PAGE TEXT:

# Fine Point fountain pen kits?



## wickford (Mar 26, 2008)

Hi All,

Just wondering if someone can direct me to some kits that come with a fine point nib?  I'd like to do another fountain pen for myself, but I found that from my first pen (Ligero) the nib is too broad for my writing style.  I write very small so I think I need a fine point.

Any suggestions would be most appreciated!!

Thanks!!

Jeff


----------



## IPD_Mrs (Mar 26, 2008)

Jeff,
Choose which kit you like the best then order a SF fine point from Lou (DCBluesman).  Better than anything you could ever buy in a kit.

Mike


----------



## Tea Clipper (Mar 26, 2008)

GIVEN DATA:
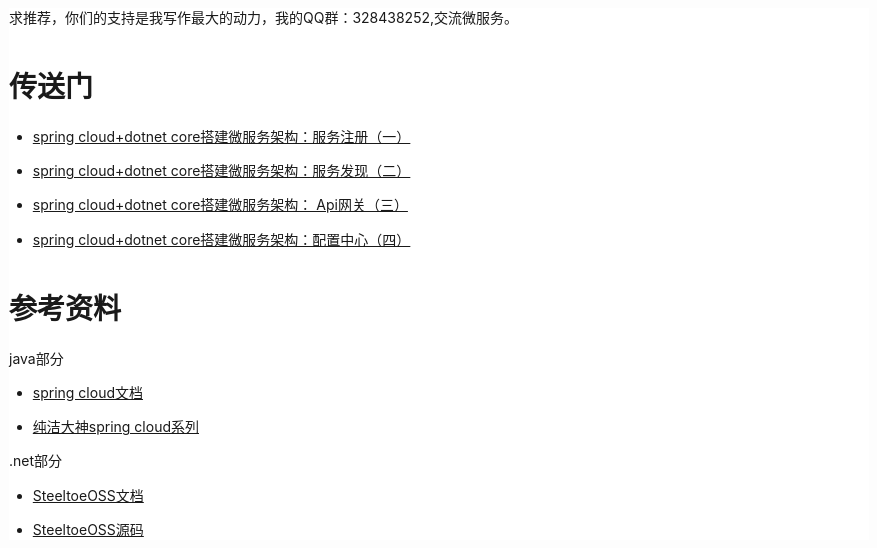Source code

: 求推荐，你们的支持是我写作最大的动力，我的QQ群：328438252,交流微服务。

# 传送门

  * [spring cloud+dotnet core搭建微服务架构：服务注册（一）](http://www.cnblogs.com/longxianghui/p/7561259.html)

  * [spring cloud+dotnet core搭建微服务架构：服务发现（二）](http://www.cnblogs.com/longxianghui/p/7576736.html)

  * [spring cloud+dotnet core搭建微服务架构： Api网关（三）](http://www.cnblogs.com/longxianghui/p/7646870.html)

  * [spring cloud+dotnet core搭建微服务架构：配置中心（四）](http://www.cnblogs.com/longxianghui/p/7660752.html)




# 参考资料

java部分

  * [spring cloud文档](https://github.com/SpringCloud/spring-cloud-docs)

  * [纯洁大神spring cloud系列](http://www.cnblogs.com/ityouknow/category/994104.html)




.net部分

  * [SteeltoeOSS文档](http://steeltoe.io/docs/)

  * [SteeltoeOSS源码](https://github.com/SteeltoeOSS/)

APPLY WHAT YOU READ:
1. From the fountain pen kit thread, quote the passage that begins at the words "## wickford (Mar" and stops after the words "a fine point.".
2. Answer these questions using the fountain pen kit thread:
(a) Which pen did wickford make first?
(b) From whom does IPD_Mrs recommend ordering an SF fine point?
(c) What does wickford say about his handwriting?
3. Proceed with the fountain pen kit thread from where it stops.

RESULTS OF THE EXERCISE:
1.
## wickford (Mar 26, 2008)

Hi All,

Just wondering if someone can direct me to some kits that come with a fine point nib?  I'd like to do another fountain pen for myself, but I found that from my first pen (Ligero) the nib is too broad for my writing style.  I write very small so I think I need a fine point.

2.
(a) The Ligero.
(b) Lou (DCBluesman).
(c) He writes very small.

3.
All of the kits come with medium point nibs.  However, both CS and Berea sell replacement nibs (F, M, B). (Not sure about PSI).


----------



## gerryr (Apr 3, 2008)

> _Originally posted by Tea Clipper_
> 
> All of the kits come with medium point nibs.  However, both CS and Berea sell replacement nibs (F, M, B). (Not sure about PSI).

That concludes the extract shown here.